Problem: Transcribe the listing underneath, keeping each word exact and omitting the images.

Dataset entries:
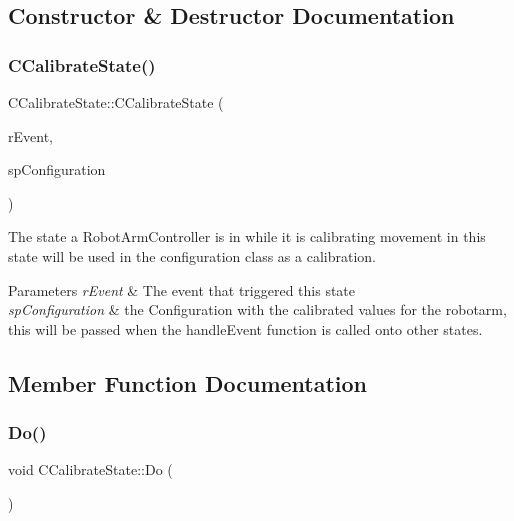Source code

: \subsection{Constructor \& Destructor Documentation}
\mbox{\label{classCCalibrateState_aac8ef64d3e1d849d6e0dee9d219585b6}} 
\subsubsection{\texorpdfstring{C\+Calibrate\+State()}{CCalibrateState()}}
{\footnotesize\ttfamily C\+Calibrate\+State\+::\+C\+Calibrate\+State (\begin{DoxyParamCaption}\item[{\hyperlink{classCEvent}{C\+Event} \&}]{r\+Event,  }\item[{std\+::shared\+\_\+ptr$<$ \hyperlink{classCConfiguration}{C\+Configuration} $>$}]{sp\+Configuration }\end{DoxyParamCaption})}



The state a Robot\+Arm\+Controller is in while it is calibrating movement in this state will be used in the configuration class as a calibration. 


\begin{DoxyParams}{Parameters}
{\em r\+Event} & The event that triggered this state \\
\hline
{\em sp\+Configuration} & the Configuration with the calibrated values for the robotarm, this will be passed when the handle\+Event function is called onto other states. \\
\hline
\end{DoxyParams}


\subsection{Member Function Documentation}
\mbox{\label{classCCalibrateState_a2b2ad369ae655704fadcffb0a4b9fca2}} 
\subsubsection{\texorpdfstring{Do()}{Do()}}
{\footnotesize\ttfamily void C\+Calibrate\+State\+::\+Do (\begin{DoxyParamCaption}{ }\end{DoxyParamCaption})\hspace{0.3cm}{\ttfamily [virtual]}}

Exercise solution:
Source code

: \subsection{Constructor \& Destructor Documentation}
\mbox{\label{classCCalibrateState_aac8ef64d3e1d849d6e0dee9d219585b6}} 
\subsubsection{\texorpdfstring{C\+Calibrate\+State()}{CCalibrateState()}}
{\footnotesize\ttfamily C\+Calibrate\+State\+::\+C\+Calibrate\+State (\begin{DoxyParamCaption}\item[{\hyperlink{classCEvent}{C\+Event} \&}]{r\+Event,  }\item[{std\+::shared\+\_\+ptr$<$ \hyperlink{classCConfiguration}{C\+Configuration} $>$}]{sp\+Configuration }\end{DoxyParamCaption})}



The state a Robot\+Arm\+Controller is in while it is calibrating movement in this state will be used in the configuration class as a calibration. 


\begin{DoxyParams}{Parameters}
{\em r\+Event} & The event that triggered this state \\
\hline
{\em sp\+Configuration} & the Configuration with the calibrated values for the robotarm, this will be passed when the handle\+Event function is called onto other states. \\
\hline
\end{DoxyParams}


\subsection{Member Function Documentation}
\mbox{\label{classCCalibrateState_a2b2ad369ae655704fadcffb0a4b9fca2}} 
\subsubsection{\texorpdfstring{Do()}{Do()}}
{\footnotesize\ttfamily void C\+Calibrate\+State\+::\+Do (\begin{DoxyParamCaption}{ }\end{DoxyParamCaption})\hspace{0.3cm}{\ttfamily [virtual]}}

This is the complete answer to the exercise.